Bu yönetim işlerine girince hep farklı tepkiler alıyorum.

Daha önce yöneticilik yapmış fakat şuanda boşta olanlar elimi sıkarken mevcut görevde olanlarda ya sitemlerini iletiyorlar ya da kulaklarımı çınlatıyorlar.

İlk başlarda zoruma gitse de alışınca yadırgamıyor insan...

Kulüpler kapandı...

Takımlar ve gidişat ortada diyorsunuz...

Hatta kendini ne yoruyorsun arkadaş diyende var aranızda...

Haklılık payınız çok yüksek.

Kulüpler kapandı.

Mevzuda ortada.

Fakat bundan sonra yapılacak yönetim, kadro ve takımlarda istediğim yönetici sıfatını sayarak belki yemekte tuzum olur diyorum..

En başta kulüp başkanları takımına sahip çıkmalı.

Görevlendirdiği insanları denetlemeli.

Nasıl denetim mi?

Çok basit.

Deplasmana gidilen otelleri gerekirse kendi aramalı.

5 liralık otelden 10 liralık fatura kestirip arada ki mevzunun ne olduğunu bilmeli.

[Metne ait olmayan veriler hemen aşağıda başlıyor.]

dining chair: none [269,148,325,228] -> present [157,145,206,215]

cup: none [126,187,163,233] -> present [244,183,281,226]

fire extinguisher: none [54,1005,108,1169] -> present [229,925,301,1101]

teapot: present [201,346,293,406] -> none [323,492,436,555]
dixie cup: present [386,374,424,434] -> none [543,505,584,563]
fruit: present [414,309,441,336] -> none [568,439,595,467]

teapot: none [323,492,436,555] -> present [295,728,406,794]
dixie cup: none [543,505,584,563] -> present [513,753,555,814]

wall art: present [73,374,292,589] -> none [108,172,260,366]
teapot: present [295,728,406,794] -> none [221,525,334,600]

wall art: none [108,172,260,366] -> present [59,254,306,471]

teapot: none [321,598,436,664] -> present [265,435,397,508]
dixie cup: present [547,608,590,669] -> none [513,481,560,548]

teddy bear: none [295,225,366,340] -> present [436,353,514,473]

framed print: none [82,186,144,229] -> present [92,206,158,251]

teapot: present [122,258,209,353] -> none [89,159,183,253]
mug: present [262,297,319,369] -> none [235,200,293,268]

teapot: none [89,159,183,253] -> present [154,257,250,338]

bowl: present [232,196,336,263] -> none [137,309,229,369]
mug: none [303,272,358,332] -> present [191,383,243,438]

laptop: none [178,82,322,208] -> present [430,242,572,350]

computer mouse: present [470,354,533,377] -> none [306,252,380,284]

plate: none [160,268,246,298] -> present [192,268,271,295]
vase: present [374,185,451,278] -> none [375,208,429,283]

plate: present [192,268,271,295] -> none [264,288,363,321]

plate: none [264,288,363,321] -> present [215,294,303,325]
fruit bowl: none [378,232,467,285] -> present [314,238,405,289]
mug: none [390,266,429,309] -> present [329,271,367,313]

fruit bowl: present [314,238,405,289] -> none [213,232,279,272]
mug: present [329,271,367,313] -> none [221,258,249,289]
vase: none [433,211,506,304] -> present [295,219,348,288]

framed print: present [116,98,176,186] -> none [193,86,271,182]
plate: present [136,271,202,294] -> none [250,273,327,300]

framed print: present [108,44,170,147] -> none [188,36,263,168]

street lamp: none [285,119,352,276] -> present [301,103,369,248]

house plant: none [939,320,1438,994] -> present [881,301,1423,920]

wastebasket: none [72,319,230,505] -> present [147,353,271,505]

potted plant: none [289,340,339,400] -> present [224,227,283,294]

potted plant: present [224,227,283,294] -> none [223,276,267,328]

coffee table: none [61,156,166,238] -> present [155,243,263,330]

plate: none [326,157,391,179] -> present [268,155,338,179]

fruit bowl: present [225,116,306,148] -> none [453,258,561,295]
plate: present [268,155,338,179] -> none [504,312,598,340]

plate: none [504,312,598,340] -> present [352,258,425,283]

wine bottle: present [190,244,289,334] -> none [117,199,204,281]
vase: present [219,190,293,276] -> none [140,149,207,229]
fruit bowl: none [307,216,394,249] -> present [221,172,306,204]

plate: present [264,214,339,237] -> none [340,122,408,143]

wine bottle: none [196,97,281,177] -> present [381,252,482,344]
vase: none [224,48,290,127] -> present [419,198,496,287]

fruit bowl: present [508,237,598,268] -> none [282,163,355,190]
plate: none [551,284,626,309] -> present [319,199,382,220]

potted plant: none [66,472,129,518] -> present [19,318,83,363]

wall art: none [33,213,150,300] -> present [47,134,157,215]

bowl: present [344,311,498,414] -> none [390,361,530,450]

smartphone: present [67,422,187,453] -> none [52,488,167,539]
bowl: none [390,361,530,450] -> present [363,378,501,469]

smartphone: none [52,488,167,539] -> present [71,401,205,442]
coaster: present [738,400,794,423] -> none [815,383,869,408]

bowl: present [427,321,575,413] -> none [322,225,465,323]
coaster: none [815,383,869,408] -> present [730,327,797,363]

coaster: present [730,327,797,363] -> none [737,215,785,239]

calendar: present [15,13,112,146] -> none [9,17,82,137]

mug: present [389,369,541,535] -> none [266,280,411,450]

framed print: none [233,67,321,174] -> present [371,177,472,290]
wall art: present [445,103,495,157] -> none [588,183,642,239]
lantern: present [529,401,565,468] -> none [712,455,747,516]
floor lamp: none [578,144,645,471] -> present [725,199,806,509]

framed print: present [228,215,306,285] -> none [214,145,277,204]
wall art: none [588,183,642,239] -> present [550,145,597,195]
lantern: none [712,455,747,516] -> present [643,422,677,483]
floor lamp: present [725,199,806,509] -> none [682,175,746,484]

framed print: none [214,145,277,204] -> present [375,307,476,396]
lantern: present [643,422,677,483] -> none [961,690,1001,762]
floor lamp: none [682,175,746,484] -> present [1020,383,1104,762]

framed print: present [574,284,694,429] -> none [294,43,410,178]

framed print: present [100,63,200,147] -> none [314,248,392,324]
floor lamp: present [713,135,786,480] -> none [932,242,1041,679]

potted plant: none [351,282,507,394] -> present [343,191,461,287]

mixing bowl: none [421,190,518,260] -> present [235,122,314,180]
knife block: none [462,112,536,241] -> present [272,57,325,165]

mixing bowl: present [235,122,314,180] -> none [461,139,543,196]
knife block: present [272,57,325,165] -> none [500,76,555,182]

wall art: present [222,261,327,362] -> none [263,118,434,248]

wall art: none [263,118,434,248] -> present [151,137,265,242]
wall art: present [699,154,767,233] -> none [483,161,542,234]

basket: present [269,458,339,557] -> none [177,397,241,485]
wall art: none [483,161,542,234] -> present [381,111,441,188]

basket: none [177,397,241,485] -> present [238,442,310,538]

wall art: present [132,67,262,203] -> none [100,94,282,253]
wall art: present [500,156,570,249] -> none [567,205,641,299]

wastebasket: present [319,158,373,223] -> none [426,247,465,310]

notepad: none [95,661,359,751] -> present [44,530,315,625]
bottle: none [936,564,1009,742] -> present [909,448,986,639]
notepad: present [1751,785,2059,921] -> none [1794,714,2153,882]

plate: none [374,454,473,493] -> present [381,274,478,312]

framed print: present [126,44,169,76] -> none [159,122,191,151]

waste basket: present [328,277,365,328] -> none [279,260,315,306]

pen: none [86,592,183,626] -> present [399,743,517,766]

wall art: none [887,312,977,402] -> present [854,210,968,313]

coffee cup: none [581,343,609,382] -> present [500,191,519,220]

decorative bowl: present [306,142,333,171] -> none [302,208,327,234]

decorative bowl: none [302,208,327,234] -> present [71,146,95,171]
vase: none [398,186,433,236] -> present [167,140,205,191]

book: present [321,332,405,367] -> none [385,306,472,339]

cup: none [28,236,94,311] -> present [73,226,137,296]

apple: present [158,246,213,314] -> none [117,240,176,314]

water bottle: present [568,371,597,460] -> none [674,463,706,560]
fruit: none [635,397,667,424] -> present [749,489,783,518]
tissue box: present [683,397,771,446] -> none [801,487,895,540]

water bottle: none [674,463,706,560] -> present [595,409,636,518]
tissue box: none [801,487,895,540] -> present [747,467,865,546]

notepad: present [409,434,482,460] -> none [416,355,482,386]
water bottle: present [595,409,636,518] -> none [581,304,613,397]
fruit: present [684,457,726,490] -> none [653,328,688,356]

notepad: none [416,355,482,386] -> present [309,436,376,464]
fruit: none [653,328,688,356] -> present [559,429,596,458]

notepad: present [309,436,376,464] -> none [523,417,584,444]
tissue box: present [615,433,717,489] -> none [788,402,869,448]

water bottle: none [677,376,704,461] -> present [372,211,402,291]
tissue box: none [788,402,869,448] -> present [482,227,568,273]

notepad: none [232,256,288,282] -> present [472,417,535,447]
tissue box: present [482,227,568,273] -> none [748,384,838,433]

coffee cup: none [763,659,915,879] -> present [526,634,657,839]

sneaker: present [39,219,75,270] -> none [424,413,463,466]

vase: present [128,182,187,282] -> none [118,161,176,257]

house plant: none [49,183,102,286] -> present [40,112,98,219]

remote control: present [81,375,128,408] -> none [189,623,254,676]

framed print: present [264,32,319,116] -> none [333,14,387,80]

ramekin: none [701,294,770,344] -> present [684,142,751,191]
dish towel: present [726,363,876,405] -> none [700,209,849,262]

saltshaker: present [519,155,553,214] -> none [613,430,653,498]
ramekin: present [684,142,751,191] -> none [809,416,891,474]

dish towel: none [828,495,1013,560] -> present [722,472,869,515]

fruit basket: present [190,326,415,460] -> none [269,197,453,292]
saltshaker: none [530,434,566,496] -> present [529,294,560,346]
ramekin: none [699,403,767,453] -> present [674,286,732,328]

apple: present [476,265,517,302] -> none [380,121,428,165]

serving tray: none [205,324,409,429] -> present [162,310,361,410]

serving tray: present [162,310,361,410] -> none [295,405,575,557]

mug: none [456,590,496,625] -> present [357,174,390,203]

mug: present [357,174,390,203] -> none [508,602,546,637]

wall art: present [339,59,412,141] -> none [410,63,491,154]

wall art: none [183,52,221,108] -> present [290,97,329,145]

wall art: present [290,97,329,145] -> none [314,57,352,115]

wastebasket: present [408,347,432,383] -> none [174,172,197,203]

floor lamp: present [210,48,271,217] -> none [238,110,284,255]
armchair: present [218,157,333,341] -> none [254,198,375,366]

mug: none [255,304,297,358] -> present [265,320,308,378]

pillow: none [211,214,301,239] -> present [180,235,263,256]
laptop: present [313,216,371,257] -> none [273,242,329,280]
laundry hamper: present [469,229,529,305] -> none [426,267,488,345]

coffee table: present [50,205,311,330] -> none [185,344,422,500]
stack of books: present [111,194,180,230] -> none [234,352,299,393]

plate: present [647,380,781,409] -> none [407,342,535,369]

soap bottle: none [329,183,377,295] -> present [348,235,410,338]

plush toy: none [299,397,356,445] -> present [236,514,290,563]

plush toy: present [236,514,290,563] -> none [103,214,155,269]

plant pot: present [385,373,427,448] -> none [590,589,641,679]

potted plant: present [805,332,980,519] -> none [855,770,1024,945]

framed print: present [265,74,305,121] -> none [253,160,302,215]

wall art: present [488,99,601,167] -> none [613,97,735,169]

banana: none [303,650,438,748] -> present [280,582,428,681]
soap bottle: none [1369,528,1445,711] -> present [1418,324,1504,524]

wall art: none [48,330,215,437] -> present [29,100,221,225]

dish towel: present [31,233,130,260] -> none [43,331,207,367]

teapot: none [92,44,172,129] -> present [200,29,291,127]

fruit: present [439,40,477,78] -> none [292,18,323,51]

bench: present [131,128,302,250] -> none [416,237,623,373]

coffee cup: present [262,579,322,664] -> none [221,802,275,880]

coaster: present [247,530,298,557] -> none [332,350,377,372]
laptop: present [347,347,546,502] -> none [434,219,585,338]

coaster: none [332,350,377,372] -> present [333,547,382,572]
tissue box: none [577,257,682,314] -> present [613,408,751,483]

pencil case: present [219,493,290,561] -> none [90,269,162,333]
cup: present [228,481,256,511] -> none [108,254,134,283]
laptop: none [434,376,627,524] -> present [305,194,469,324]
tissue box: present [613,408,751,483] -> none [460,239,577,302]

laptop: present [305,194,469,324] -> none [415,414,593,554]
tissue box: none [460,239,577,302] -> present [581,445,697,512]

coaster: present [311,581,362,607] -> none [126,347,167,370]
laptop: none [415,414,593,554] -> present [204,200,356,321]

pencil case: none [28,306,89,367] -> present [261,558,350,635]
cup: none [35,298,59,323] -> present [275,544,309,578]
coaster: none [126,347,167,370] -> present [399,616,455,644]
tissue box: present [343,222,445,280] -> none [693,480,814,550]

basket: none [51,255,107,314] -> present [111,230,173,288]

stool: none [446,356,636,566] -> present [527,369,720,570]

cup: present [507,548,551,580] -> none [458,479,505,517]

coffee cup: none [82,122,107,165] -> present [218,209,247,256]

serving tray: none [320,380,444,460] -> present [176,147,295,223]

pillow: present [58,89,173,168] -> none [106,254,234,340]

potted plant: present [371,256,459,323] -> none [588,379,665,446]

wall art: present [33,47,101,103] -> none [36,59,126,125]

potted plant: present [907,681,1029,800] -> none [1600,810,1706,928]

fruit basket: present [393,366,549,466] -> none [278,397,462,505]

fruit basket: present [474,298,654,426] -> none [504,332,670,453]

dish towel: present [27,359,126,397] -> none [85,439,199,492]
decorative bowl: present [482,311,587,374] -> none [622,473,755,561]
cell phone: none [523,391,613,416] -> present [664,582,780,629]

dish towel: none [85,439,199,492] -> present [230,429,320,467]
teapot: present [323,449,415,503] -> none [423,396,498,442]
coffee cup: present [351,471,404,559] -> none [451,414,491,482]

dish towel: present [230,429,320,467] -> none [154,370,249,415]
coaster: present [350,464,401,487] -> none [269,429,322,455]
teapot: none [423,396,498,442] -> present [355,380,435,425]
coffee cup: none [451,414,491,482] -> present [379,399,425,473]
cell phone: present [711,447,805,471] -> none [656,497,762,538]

Oyuncu pazarlıkları iyi yapılmalı.

2 liralık oyuncuya 4 lira verilince şüphelenmeli.

İşi bilmiyorsa bilen dostlarına sormalı.

Maçlardan önce kampta oyuncunun kontrolü sağlanmalı.

Gazetecinin haberi olupta kendisinin yönetici olarak bazı şeylerden haberi yoksa hayıflanmalı.

HATTA İSTİFA ETMELİ...

Bu konular bitmez.

Emin olun bizde elimizden geldiği kadar bitirmeyiz.

Benim yöneticim, benim idarecim diyecek olduğum insanlar düzgün karakterli olmalı.

Kulübün her daim menfaatlerini düşünmeli.

O zaman Antalya şehri olarak arzu ettiğimiz temeli sağlam takım ve takımlarımız olacaktır.